O que aconteceu foi grave, reforçou os estigmas, ampliou irresponsabilidades e nada resolveu. Quem vive no bairro está, ao fim de décadas, a ser realojado, provavelmente com a mesma ausência de estratégias para a integração de outros realojamentos. As forças de seguranças continuarão a debater-se com graves problemas operacionais, humanos e materiais, cada vez mais sem perceção de confiança por parte do poder político para o desempenho das missões.
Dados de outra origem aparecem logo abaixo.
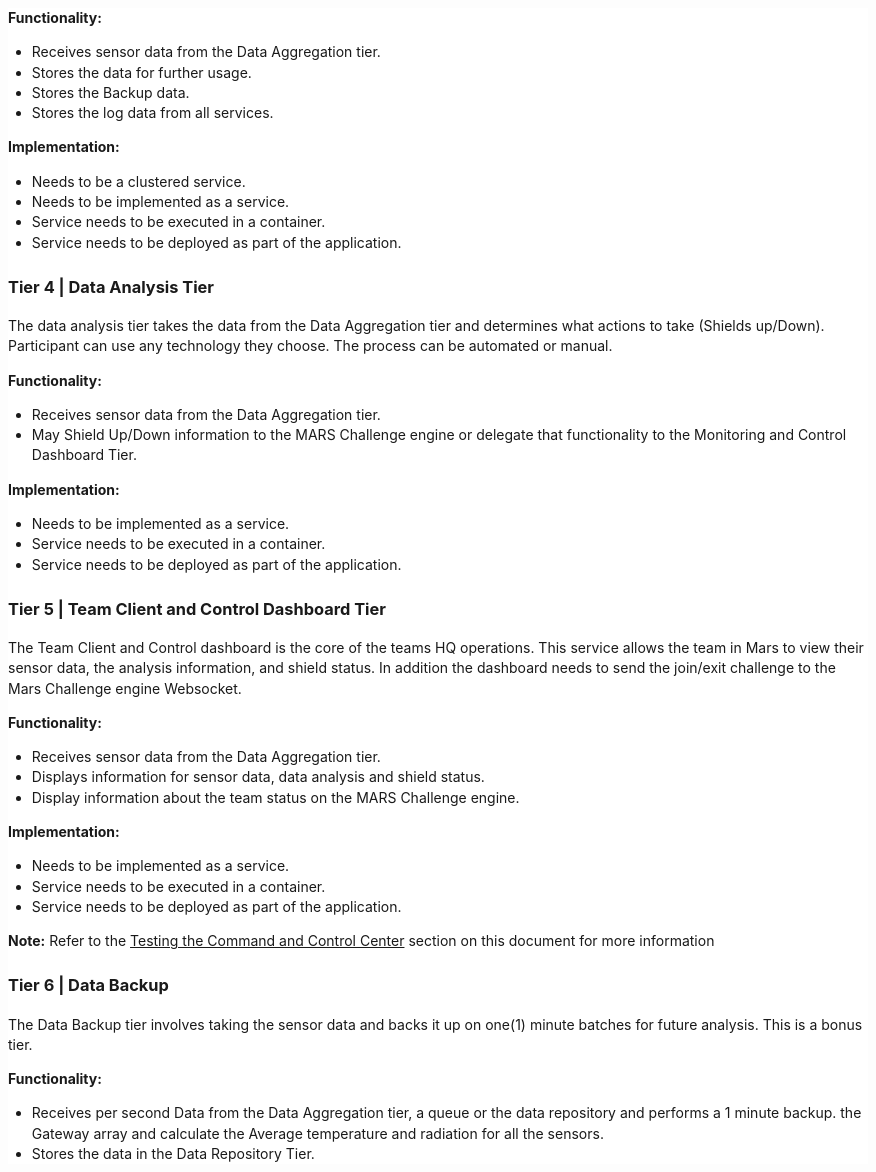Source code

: **Functionality:**
- Receives sensor data from the Data Aggregation tier.
- Stores the data for further usage.
- Stores the Backup data.
- Stores the log data from all services.

**Implementation:**
- Needs to be a clustered service.
- Needs to be implemented as a service.
- Service needs to be executed in a container.
- Service needs to be deployed as part of the application.


### Tier 4 | Data Analysis Tier
The  data analysis tier takes the data from the Data Aggregation tier and determines what actions to take (Shields up/Down). Participant can use any technology they choose. The process can be automated or manual.  

**Functionality:**
- Receives sensor data from the Data Aggregation tier.
- May Shield Up/Down information to the MARS Challenge engine or delegate that functionality to the Monitoring and Control Dashboard Tier.

**Implementation:**
- Needs to be implemented as a service.
- Service needs to be executed in a container.
- Service needs to be deployed as part of the application.


### Tier 5 | Team Client and Control Dashboard Tier
The  Team Client and Control dashboard is the core of the teams HQ operations. This service allows the team in Mars to view their sensor data, the analysis information, and shield status. In addition the dashboard needs to send the join/exit challenge  to the Mars Challenge engine Websocket.

**Functionality:**
- Receives sensor data from the Data Aggregation tier.
- Displays information for sensor data, data analysis and shield status.
- Display information about the team status on the MARS Challenge engine.


**Implementation:**
- Needs to be implemented as a service.
- Service needs to be executed in a container.
- Service needs to be deployed as part of the application.

**Note:** Refer to the [Testing the Command and Control Center](#testing-the-command-and-control-center) section on this document for more information


### Tier 6 | Data Backup
The Data Backup tier involves taking the sensor data and backs it up on one(1) minute batches for future analysis. This is a bonus tier. 

**Functionality:**
- Receives per second Data from the Data Aggregation tier, a queue or the data repository and performs a 1 minute backup. the Gateway array and calculate the Average temperature and radiation for all the sensors.
- Stores the data in the Data Repository Tier.
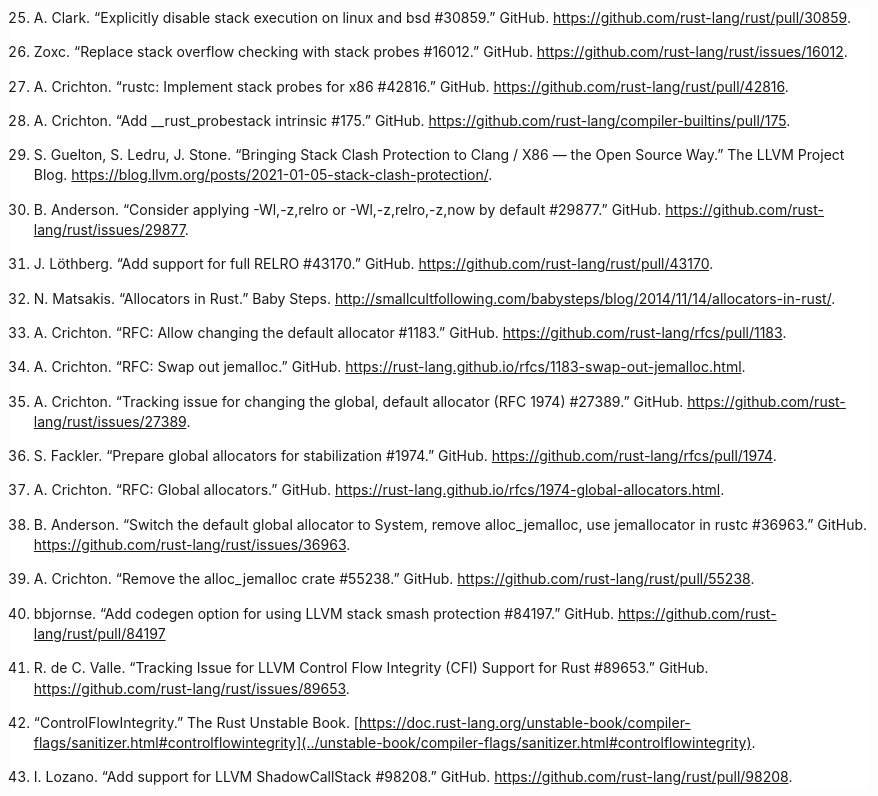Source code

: 25. A. Clark. “Explicitly disable stack execution on linux and bsd #30859.”
    GitHub. <https://github.com/rust-lang/rust/pull/30859>.

26. Zoxc. “Replace stack overflow checking with stack probes #16012.” GitHub.
    <https://github.com/rust-lang/rust/issues/16012>.

27. A. Crichton. “rustc: Implement stack probes for x86 #42816.” GitHub.
    <https://github.com/rust-lang/rust/pull/42816>.

28. A. Crichton. “Add \_\_rust\_probestack intrinsic #175.” GitHub.
    <https://github.com/rust-lang/compiler-builtins/pull/175>.

29. S. Guelton, S. Ledru, J. Stone. “Bringing Stack Clash Protection to Clang /
    X86 — the Open Source Way.” The LLVM Project Blog.
    <https://blog.llvm.org/posts/2021-01-05-stack-clash-protection/>.

30. B. Anderson. “Consider applying -Wl,-z,relro or -Wl,-z,relro,-z,now by
    default #29877.” GitHub. <https://github.com/rust-lang/rust/issues/29877>.

31. J. Löthberg. “Add support for full RELRO #43170.” GitHub.
    <https://github.com/rust-lang/rust/pull/43170>.

32. N. Matsakis. “Allocators in Rust.” Baby Steps.
    <http://smallcultfollowing.com/babysteps/blog/2014/11/14/allocators-in-rust/>.

33. A. Crichton. “RFC: Allow changing the default allocator #1183.” GitHub.
    <https://github.com/rust-lang/rfcs/pull/1183>.

34. A. Crichton. “RFC: Swap out jemalloc.” GitHub.
    <https://rust-lang.github.io/rfcs/1183-swap-out-jemalloc.html>.

35. A. Crichton. “Tracking issue for changing the global, default allocator
    (RFC 1974) #27389.” GitHub.
    <https://github.com/rust-lang/rust/issues/27389>.

36. S. Fackler. “Prepare global allocators for stabilization #1974.” GitHub.
    <https://github.com/rust-lang/rfcs/pull/1974>.

37. A. Crichton. “RFC: Global allocators.” GitHub.
    <https://rust-lang.github.io/rfcs/1974-global-allocators.html>.

38. B. Anderson. “Switch the default global allocator to System, remove
    alloc\_jemalloc, use jemallocator in rustc #36963.” GitHub.
    <https://github.com/rust-lang/rust/issues/36963>.

39. A. Crichton. “Remove the alloc\_jemalloc crate #55238.” GitHub.
    <https://github.com/rust-lang/rust/pull/55238>.

40. bbjornse. “Add codegen option for using LLVM stack smash protection #84197.”
    GitHub. <https://github.com/rust-lang/rust/pull/84197>

41. R. de C. Valle. “Tracking Issue for LLVM Control Flow Integrity (CFI) Support
    for Rust #89653.” GitHub. <https://github.com/rust-lang/rust/issues/89653>.

42. “ControlFlowIntegrity.” The Rust Unstable Book.
    [https://doc.rust-lang.org/unstable-book/compiler-flags/sanitizer.html#controlflowintegrity](../unstable-book/compiler-flags/sanitizer.html#controlflowintegrity).

43. I. Lozano. “Add support for LLVM ShadowCallStack #98208.” GitHub.
    <https://github.com/rust-lang/rust/pull/98208>.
Como costuma dizer um amigo, invocando Antero de Quental, “a tolerância não é permissividade, nem o rigor é intransigência”.
Confundir a árvore com a floresta dá nisto: os estigmatizados ficam com mais estigmas, os fragilizados ficam mais frágeis. A quem convém esta degradação? Nem ao voto… muito menos às pessoas.
Notas finais
Mau caminho. Os fins justificam os meios. Desculpabilizar a criminalidade, no cibercrime como na observância de elementares regras de sociabilidade, é o primeiro passo para a selvajaria.
Mau Maria. Pode ter as razões de circunstância que quiserem, mas o aumento da mortalidade infantil em 2017 é um retrocesso civilizacional que reflete o estado do SNS e da sociedade portuguesa.
Mau demais. Estava escrito nas estrelas que as contas passadas da Caixa eram o mais plasmado exercício de irresponsabilidade a débito do contribuinte; agora está titulado.